__What you should do__. Every line in the data below that holds "Appeals" should be found and copied.

__Recorded data__.
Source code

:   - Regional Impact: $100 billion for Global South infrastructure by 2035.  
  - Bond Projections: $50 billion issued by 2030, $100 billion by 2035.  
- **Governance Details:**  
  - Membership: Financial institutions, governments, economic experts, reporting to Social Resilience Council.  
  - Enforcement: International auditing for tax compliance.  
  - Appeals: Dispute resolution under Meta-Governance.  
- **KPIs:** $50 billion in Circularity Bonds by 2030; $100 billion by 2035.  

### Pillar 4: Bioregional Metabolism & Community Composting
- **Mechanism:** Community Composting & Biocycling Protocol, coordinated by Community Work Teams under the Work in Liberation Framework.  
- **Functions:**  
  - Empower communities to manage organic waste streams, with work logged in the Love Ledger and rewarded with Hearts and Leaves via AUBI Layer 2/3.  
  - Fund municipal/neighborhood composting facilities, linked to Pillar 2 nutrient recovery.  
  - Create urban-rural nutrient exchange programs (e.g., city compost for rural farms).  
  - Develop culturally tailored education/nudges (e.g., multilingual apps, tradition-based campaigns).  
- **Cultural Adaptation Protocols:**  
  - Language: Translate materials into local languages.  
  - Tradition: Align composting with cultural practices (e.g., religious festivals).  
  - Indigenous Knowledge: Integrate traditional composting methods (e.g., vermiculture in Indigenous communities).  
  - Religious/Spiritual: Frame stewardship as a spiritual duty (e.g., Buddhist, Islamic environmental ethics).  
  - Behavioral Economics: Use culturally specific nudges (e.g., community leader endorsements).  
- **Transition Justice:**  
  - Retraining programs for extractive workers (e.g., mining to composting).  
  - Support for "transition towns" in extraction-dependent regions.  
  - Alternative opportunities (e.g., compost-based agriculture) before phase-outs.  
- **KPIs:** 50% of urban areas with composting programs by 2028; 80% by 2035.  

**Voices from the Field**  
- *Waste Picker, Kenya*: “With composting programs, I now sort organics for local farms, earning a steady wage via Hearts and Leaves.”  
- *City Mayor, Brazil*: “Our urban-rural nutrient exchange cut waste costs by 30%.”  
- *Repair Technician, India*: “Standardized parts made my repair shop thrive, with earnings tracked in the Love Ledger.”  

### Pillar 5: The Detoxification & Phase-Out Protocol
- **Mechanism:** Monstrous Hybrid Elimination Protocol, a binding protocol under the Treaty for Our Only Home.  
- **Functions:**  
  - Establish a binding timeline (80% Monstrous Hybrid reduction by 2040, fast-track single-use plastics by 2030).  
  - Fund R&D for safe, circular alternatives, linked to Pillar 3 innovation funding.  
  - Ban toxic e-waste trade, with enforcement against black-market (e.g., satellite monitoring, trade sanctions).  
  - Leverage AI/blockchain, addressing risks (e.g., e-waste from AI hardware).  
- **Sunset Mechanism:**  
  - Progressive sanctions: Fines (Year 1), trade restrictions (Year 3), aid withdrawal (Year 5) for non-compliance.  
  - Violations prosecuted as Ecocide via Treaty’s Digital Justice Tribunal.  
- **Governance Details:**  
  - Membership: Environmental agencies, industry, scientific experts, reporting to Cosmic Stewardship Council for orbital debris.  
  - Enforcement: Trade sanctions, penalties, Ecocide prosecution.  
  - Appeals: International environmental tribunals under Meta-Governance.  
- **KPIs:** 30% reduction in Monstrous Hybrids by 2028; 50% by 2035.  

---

==

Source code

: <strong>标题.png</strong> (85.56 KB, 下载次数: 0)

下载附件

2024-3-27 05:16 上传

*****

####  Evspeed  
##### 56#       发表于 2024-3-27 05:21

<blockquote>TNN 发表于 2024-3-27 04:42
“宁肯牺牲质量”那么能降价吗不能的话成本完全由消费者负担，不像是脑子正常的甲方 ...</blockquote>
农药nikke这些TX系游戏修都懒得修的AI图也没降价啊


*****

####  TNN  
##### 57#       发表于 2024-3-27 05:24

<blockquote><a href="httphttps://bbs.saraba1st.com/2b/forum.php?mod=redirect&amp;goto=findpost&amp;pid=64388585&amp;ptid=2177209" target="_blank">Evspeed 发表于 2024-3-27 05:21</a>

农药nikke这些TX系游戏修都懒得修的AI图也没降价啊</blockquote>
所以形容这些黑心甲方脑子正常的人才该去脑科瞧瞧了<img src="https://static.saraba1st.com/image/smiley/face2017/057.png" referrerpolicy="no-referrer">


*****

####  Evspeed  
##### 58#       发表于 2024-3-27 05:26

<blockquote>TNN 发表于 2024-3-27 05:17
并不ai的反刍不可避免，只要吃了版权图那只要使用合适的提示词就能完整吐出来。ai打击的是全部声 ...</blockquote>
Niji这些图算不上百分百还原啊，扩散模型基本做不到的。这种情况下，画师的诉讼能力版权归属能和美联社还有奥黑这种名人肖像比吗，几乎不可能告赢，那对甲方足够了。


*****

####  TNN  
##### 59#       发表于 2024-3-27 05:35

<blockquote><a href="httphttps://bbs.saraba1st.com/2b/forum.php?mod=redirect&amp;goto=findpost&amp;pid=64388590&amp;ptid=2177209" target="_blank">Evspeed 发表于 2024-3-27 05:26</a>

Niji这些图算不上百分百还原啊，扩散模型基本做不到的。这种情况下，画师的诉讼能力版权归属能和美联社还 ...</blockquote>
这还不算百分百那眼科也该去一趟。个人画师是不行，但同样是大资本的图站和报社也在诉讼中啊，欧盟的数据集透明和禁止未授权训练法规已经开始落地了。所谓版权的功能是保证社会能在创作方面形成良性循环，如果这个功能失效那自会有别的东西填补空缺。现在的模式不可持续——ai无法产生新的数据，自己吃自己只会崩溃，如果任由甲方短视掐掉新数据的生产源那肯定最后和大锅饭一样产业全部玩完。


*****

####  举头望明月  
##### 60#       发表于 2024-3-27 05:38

--

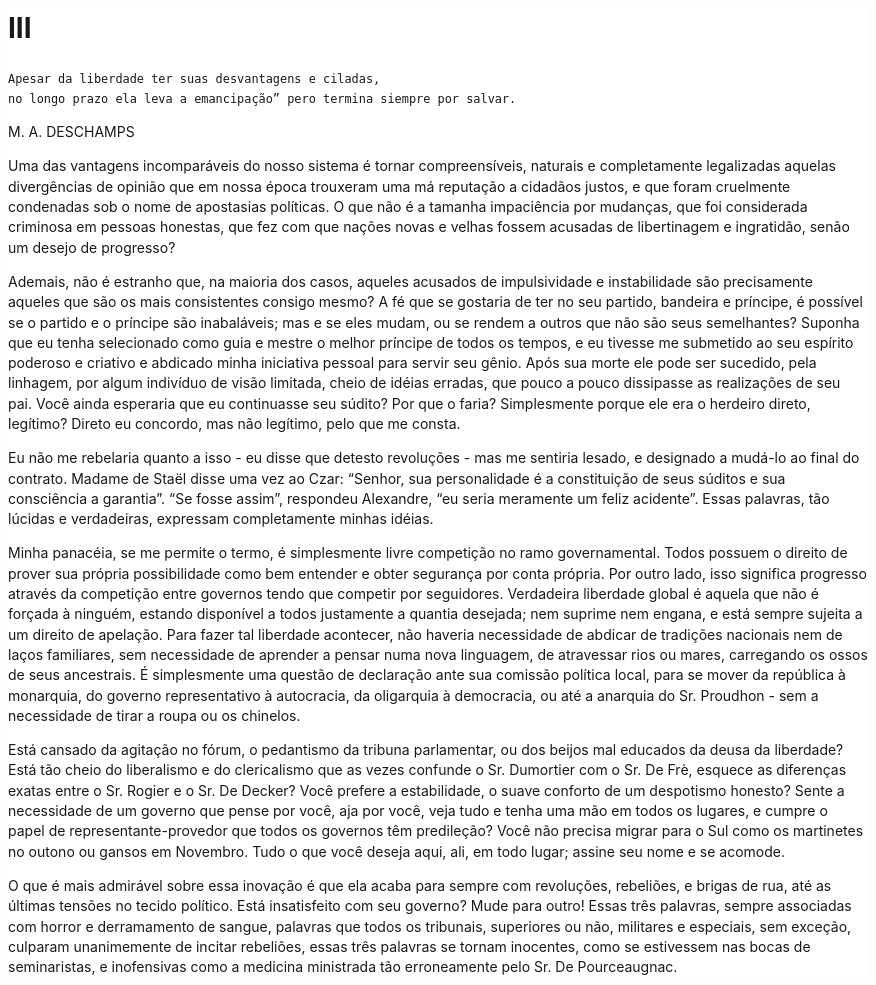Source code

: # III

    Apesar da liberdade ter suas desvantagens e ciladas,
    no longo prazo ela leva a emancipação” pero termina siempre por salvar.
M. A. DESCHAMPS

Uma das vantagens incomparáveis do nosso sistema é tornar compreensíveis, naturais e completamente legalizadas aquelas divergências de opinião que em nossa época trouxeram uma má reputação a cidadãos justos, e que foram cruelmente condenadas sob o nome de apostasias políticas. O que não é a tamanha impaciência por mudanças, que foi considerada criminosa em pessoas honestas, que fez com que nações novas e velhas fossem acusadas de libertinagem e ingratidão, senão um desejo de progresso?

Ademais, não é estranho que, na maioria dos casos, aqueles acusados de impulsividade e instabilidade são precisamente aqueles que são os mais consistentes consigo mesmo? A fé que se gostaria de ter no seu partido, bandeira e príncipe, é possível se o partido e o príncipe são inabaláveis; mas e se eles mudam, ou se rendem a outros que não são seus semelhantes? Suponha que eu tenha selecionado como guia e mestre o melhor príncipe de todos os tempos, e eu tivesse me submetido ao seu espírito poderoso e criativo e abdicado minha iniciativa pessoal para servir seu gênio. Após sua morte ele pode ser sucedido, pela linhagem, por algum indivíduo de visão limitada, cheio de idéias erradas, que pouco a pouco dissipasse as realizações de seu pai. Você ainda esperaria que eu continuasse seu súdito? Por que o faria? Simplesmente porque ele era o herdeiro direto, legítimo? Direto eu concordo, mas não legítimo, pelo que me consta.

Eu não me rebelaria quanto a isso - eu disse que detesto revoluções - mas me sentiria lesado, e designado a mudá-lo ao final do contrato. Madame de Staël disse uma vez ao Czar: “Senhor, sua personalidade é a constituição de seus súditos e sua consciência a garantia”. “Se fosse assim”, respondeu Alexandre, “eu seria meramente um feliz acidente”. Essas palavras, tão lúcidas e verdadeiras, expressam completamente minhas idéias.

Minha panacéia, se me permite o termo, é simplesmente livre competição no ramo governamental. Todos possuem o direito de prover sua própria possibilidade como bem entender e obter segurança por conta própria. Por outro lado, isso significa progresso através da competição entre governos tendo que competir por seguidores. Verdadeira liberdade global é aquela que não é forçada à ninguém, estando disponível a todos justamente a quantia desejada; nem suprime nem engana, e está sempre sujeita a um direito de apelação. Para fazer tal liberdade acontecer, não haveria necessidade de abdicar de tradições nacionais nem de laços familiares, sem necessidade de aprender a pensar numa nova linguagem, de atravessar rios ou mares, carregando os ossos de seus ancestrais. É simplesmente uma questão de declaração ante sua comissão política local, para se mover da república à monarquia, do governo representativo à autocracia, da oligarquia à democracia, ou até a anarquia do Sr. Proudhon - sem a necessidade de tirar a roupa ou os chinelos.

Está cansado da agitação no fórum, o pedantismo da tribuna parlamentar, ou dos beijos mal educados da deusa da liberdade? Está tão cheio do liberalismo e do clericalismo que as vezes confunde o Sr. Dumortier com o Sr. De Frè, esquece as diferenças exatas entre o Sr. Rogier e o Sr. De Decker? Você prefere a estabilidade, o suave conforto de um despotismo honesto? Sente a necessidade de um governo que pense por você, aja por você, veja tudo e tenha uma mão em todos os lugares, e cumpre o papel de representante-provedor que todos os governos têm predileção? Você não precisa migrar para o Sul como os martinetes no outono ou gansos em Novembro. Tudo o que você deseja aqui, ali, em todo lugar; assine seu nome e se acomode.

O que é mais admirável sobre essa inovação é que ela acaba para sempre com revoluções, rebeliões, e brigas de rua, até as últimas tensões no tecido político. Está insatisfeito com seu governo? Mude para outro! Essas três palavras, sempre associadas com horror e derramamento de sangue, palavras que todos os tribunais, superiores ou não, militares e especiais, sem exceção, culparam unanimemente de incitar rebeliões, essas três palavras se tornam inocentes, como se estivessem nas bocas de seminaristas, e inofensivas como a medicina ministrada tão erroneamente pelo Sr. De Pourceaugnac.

__Answer for this exercise__.
  - Appeals: Dispute resolution under Meta-Governance.  
  - Appeals: International environmental tribunals under Meta-Governance.  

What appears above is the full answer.